The Sector rankings look just like they did seven days ago, relatively speaking, though the readings mostly edged lower. Only Technology managed to pick up any momentum over last week. Materials may soon lose its grip on the top spot. The tech uptrend has been smoother than others, and now the semiconductor industry – a previously lagging subsector – has joined the party. Consumer Discretionary is still strong, and Financials are still on the bottom along with the normal defensive sectors.

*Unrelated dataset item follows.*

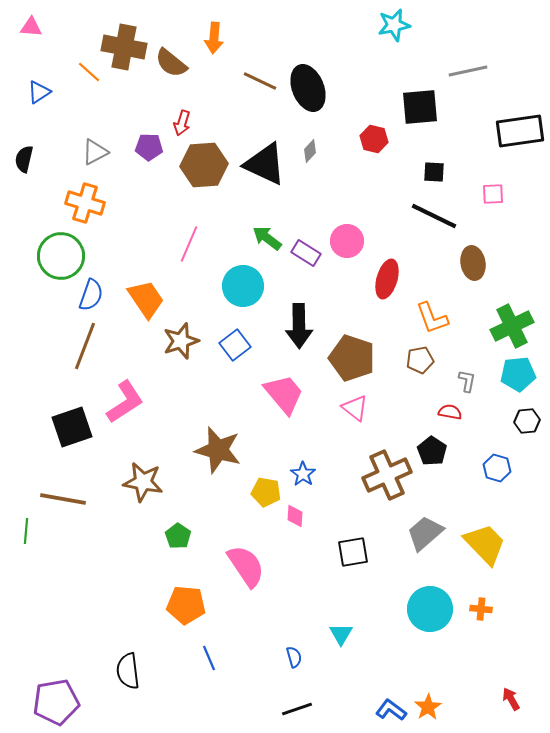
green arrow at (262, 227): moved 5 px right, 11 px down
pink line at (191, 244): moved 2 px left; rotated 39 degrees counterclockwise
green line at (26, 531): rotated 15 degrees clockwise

Style rankings changed a little more than sector rankings did, but not by much. Small Cap Value fell three places in the chart but lost only five points in momentum. With the field clustered in such a tight range, even a small change in momentum can create large moves in relative rankings. Overall, Growth still has an advantage over Value. Large Cap Value and Small Cap Growth are at opposite extremes in the momentum race, just as they are in the Style box.
Latin America recaptured the top spot in the Global rankings, moving up from fourth place. Brazil, Mexico, Chile, and Colombia all had strong weeks. China dropped from second to fifth after an October 27th downdraft. The cause seems to have been action by the central bank to change its foreign exchange reference point, and China stocks have since recovered partially. Europe relinquished its top spot but remains strong at #2. Japan weakened further the last few days and is now starting to separate itself from the pack to the downside.
The charts above depict both the relative strength and absolute strength of various market sectors, styles, and geographic locations on an intermediate-term basis. Each grouping is sorted (top to bottom) by relative strength. The magnitude of the displayed RSM value is a measure of absolute strength, which is our proprietary method of measuring and reporting the intermediate-term strength as an annualized value.